Work instruction. Say how many lines in the following entries include "Kelurahan", and add nothing else.

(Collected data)

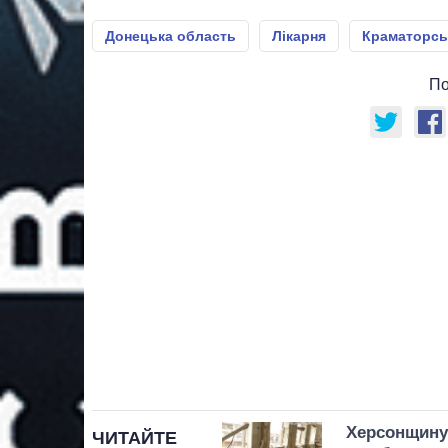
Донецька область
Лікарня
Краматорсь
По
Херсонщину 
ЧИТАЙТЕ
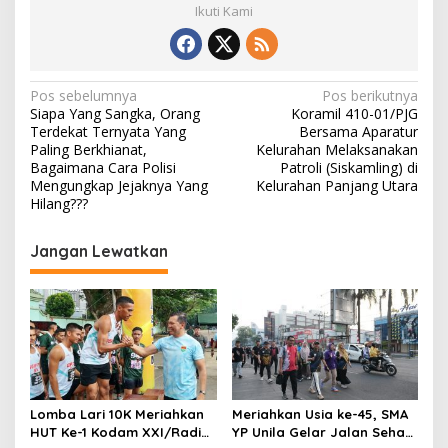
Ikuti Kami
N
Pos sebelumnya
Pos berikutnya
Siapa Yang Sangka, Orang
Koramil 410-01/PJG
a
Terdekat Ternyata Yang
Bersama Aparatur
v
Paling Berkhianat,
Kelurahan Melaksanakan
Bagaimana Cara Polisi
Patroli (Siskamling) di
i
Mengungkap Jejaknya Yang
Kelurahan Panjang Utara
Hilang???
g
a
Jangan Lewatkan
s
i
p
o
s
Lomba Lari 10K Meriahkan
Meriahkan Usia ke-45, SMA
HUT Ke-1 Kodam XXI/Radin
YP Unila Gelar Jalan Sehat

--

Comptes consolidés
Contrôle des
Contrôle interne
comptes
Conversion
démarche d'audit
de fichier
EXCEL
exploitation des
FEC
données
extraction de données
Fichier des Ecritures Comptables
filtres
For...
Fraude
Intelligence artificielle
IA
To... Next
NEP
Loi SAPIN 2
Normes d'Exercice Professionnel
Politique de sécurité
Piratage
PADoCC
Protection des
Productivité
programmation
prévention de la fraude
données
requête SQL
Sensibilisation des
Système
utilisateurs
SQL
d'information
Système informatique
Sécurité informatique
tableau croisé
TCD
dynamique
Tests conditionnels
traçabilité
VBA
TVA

Exercise solution. 2